Na soma dos tempos das duas baterias das quais participei mais ativamente, e pelo fato dos carros que haviam chegado à minha frente não terem pontuado, acabei com uma segunda colocação no quadro geral da competição.
Grande festa, grandes comemorações, matérias em jornais, na época davam cobertura a todos estes tipos de prova.
Momento bem emocionante da prova, pelo menos para mim, foi a ultrapassagem, por dentro, que fiz sobre o FNM 2000 JK que estava naquele momento em segundo lugar (veja na foto o carro nº 9) e veja também que eu não estava distante do primeiro colocado, o Opala nº 1 (foto de abertura, de Salvador Sendin).
Outras emoções
A segunda prova da qual participei, isto em 19 de julho de 70, teve um incidente, em uma precipitação de novato, fui disputar a freada na entrada do Pinheirinho com um FNM 2000 JK pilotado por Milton Oliveira e este fechando a porta de forma limpa e habilidosa, fez com que batêssemos de lado e como consequência fiquei por ali mesmo com uma roda traseira esquerda quebrada. Aprendi a esperar, esta foi a lição da prova que levei para mim por todas as outras provas das quais participei. Estávamos na primeira volta e ainda teríamos nove pela frente. Minha classificação foi 11º e último lugar.
A terceira prova, em 8 de agosto de 1970, preliminar da 250 Milhas de Interlagos, em 8/8/70foi vencida pelo meu inimigo de pista e amigo fora dela, Hiroshi Yoshimoto, aquele de quem me livrara na primeira prova. Cheguei em 2º lugar a apenas três metros do seu carro. Vejam a matéria publicada no Jornal da Tarde que trouxe notícias no dia seguinte.
Um mês depois, a quarta prova, a III Uma Hora de Calouros, finalmente a primeira vitória! À frente de um FNM 2000 JK!
Esta é mais uma história da qual muito me orgulho, desafiar o desconhecido, concorrer de igual para igual com outros pilotos e, o mais importante, cativar novas amizades. Depois desta experiência bem-sucedida, continuei participando de provas em Interlagos.

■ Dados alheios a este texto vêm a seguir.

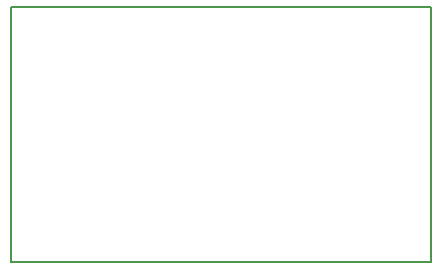
<source format=gbr>
G04 #@! TF.FileFunction,Profile,NP*
%FSLAX46Y46*%
G04 Gerber Fmt 4.6, Leading zero omitted, Abs format (unit mm)*
G04 Created by KiCad (PCBNEW 0.201602201416+6573~42~ubuntu14.04.1-product) date mer. 24 févr. 2016 22:26:07 CET*
%MOMM*%
G01*
G04 APERTURE LIST*
%ADD10C,0.100000*%
%ADD11C,0.150000*%
G04 APERTURE END LIST*
D10*
D11*
X157480000Y-99060000D02*
X157480000Y-77470000D01*
X193040000Y-99060000D02*
X157480000Y-99060000D01*
X193040000Y-77470000D02*
X193040000Y-99060000D01*
X157480000Y-77470000D02*
X193040000Y-77470000D01*
M02*

</source>
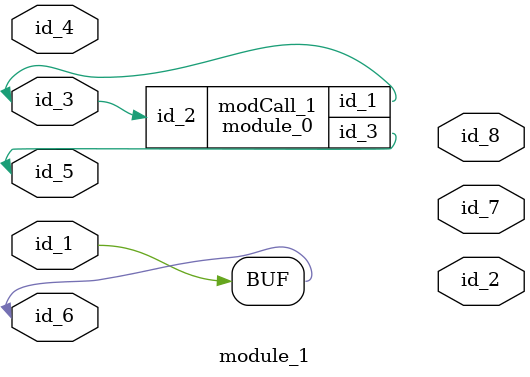
<source format=v>
module module_0 (
    id_1,
    id_2,
    id_3
);
  inout wire id_3;
  input wire id_2;
  inout wire id_1;
  assign id_3 = 1;
endmodule
module module_1 (
    id_1,
    id_2,
    id_3,
    id_4,
    id_5,
    id_6,
    id_7,
    id_8
);
  output wire id_8;
  output wire id_7;
  inout wire id_6;
  inout wire id_5;
  input wire id_4;
  inout wire id_3;
  output wire id_2;
  inout wire id_1;
  always @* if (1) id_6 <= id_1;
  module_0 modCall_1 (
      id_3,
      id_3,
      id_5
  );
endmodule

</source>
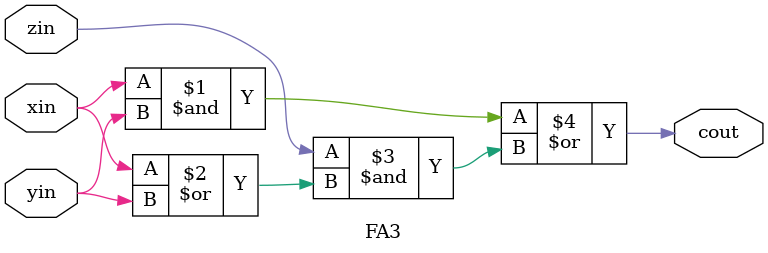
<source format=v>
`timescale 1ns/10ps
module FA3(// input
             xin, 
             yin, 
             zin,
           
            // output 
             cout
            );
    
   input   xin;  
   input   yin;
   input   zin; 
     
   output  cout;

  // carry result 
   assign cout = xin & yin | zin & (xin | yin);
   
endmodule
</source>
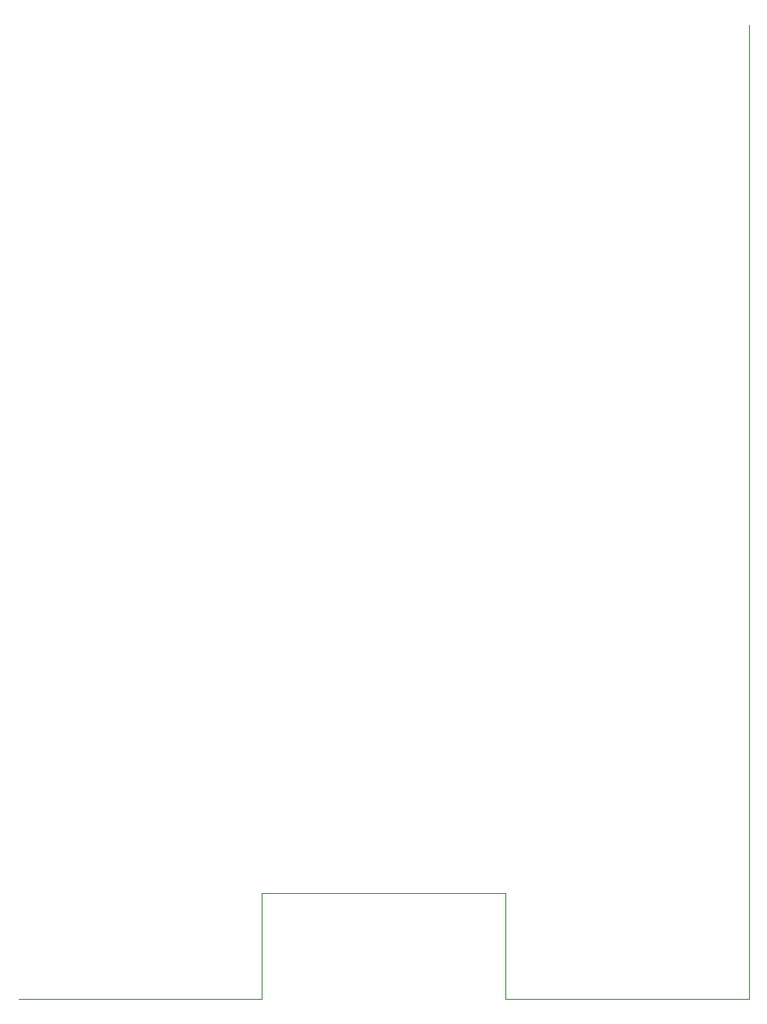
<source format=gbr>
G04 (created by PCBNEW (2013-08-24 BZR 4298)-stable) date Thu 19 Sep 2013 07:20:33 PM PDT*
%MOIN*%
G04 Gerber Fmt 3.4, Leading zero omitted, Abs format*
%FSLAX34Y34*%
G01*
G70*
G90*
G04 APERTURE LIST*
%ADD10C,0.005906*%
%ADD11C,0.003937*%
G04 APERTURE END LIST*
G54D10*
G54D11*
X27165Y-39370D02*
X27165Y-3149D01*
X18110Y-39370D02*
X27165Y-39370D01*
X18110Y-35433D02*
X18110Y-39370D01*
X9055Y-35433D02*
X18110Y-35433D01*
X9055Y-39370D02*
X9055Y-35433D01*
X9Y-39370D02*
X9055Y-39370D01*
M02*

</source>
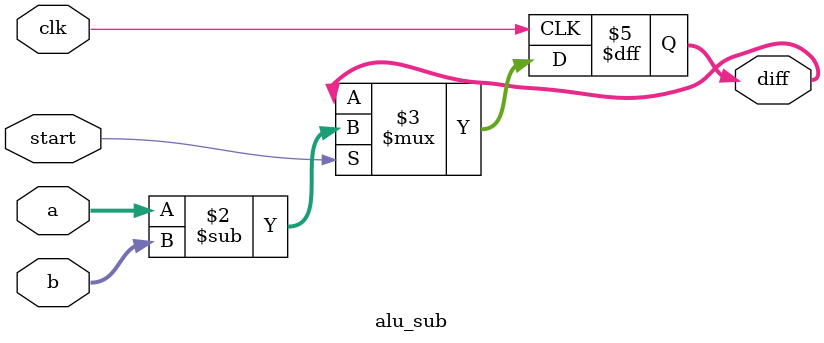
<source format=v>
`timescale 1ns/1ps

module alu_sub(
    input clk,
    input signed [7:0] a, b, 
    input start, 
    output reg signed [15:0] diff
);
    always @(posedge clk) begin
        if (start)
            diff <= a - b;
    end
endmodule
</source>
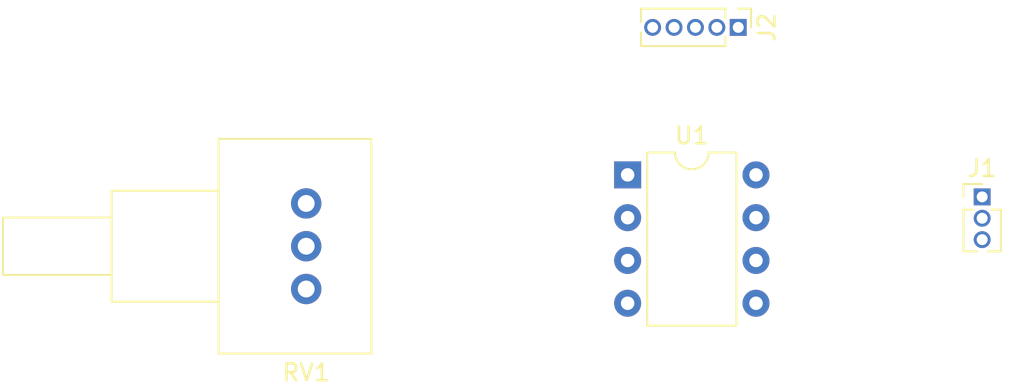
<source format=kicad_pcb>
(kicad_pcb (version 20221018) (generator pcbnew)

  (general
    (thickness 1.6)
  )

  (paper "A4")
  (layers
    (0 "F.Cu" signal)
    (31 "B.Cu" signal)
    (32 "B.Adhes" user "B.Adhesive")
    (33 "F.Adhes" user "F.Adhesive")
    (34 "B.Paste" user)
    (35 "F.Paste" user)
    (36 "B.SilkS" user "B.Silkscreen")
    (37 "F.SilkS" user "F.Silkscreen")
    (38 "B.Mask" user)
    (39 "F.Mask" user)
    (40 "Dwgs.User" user "User.Drawings")
    (41 "Cmts.User" user "User.Comments")
    (42 "Eco1.User" user "User.Eco1")
    (43 "Eco2.User" user "User.Eco2")
    (44 "Edge.Cuts" user)
    (45 "Margin" user)
    (46 "B.CrtYd" user "B.Courtyard")
    (47 "F.CrtYd" user "F.Courtyard")
    (48 "B.Fab" user)
    (49 "F.Fab" user)
    (50 "User.1" user)
    (51 "User.2" user)
    (52 "User.3" user)
    (53 "User.4" user)
    (54 "User.5" user)
    (55 "User.6" user)
    (56 "User.7" user)
    (57 "User.8" user)
    (58 "User.9" user)
  )

  (setup
    (pad_to_mask_clearance 0)
    (pcbplotparams
      (layerselection 0x00010fc_ffffffff)
      (plot_on_all_layers_selection 0x0000000_00000000)
      (disableapertmacros false)
      (usegerberextensions false)
      (usegerberattributes true)
      (usegerberadvancedattributes true)
      (creategerberjobfile true)
      (dashed_line_dash_ratio 12.000000)
      (dashed_line_gap_ratio 3.000000)
      (svgprecision 4)
      (plotframeref false)
      (viasonmask false)
      (mode 1)
      (useauxorigin false)
      (hpglpennumber 1)
      (hpglpenspeed 20)
      (hpglpendiameter 15.000000)
      (dxfpolygonmode true)
      (dxfimperialunits true)
      (dxfusepcbnewfont true)
      (psnegative false)
      (psa4output false)
      (plotreference true)
      (plotvalue true)
      (plotinvisibletext false)
      (sketchpadsonfab false)
      (subtractmaskfromsilk false)
      (outputformat 1)
      (mirror false)
      (drillshape 1)
      (scaleselection 1)
      (outputdirectory "")
    )
  )

  (net 0 "")
  (net 1 "+5V")
  (net 2 "SERVO")
  (net 3 "GND")
  (net 4 "unconnected-(J2-Pin_2-Pad2)")
  (net 5 "unconnected-(J2-Pin_3-Pad3)")
  (net 6 "unconnected-(J2-Pin_4-Pad4)")
  (net 7 "V-POT")
  (net 8 "unconnected-(U1-~{RESET}{slash}PB5-Pad1)")
  (net 9 "unconnected-(U1-XTAL2{slash}PB4-Pad3)")
  (net 10 "unconnected-(U1-AREF{slash}PB0-Pad5)")
  (net 11 "unconnected-(U1-PB2-Pad7)")

  (footprint "Package_DIP:DIP-8_W7.62mm" (layer "F.Cu") (at 113.605 90.555))

  (footprint "Potentiometer_THT:Potentiometer_Vishay_148-149_Single_Horizontal" (layer "F.Cu") (at 94.525 92.25 180))

  (footprint "Connector_PinHeader_1.27mm:PinHeader_1x05_P1.27mm_Vertical" (layer "F.Cu") (at 120.17 81.8 -90))

  (footprint "Connector_PinHeader_1.27mm:PinHeader_1x03_P1.27mm_Vertical" (layer "F.Cu") (at 134.65 91.86))

)

</source>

Como já contei em outra coluna, cheguei a participar da prova de inauguração do autódromo de Tarumã, em Viamão, na Grande Porto Alegre.
Mas o maior prêmio dessa curta vivência no automobilismo de competição foi ter sido reconhecido pela direção da VW como pessoa “do ramo”, o que influenciou bastante na minha designação, em 1981, para assumir a gerência da VW Motorsport no Brasil, cumulativamente com minha função de gerente nacional de Assistência Técnica/Produto.
E no novo cargo ter precisado de alguém para ser meu braço direito, daí advindo a contratação do nosso grande amigo Bob Sharp.
Vale dizer que algum tempo antes, um dia meu chefe no escritório regional do Rio de Janeiro, o Miguel Barone, me perguntou com seu habitual jeito seco e direto: competições ou emprego? Decidi pelo emprego, do que não me arrependo. Tudo tem seu tempo!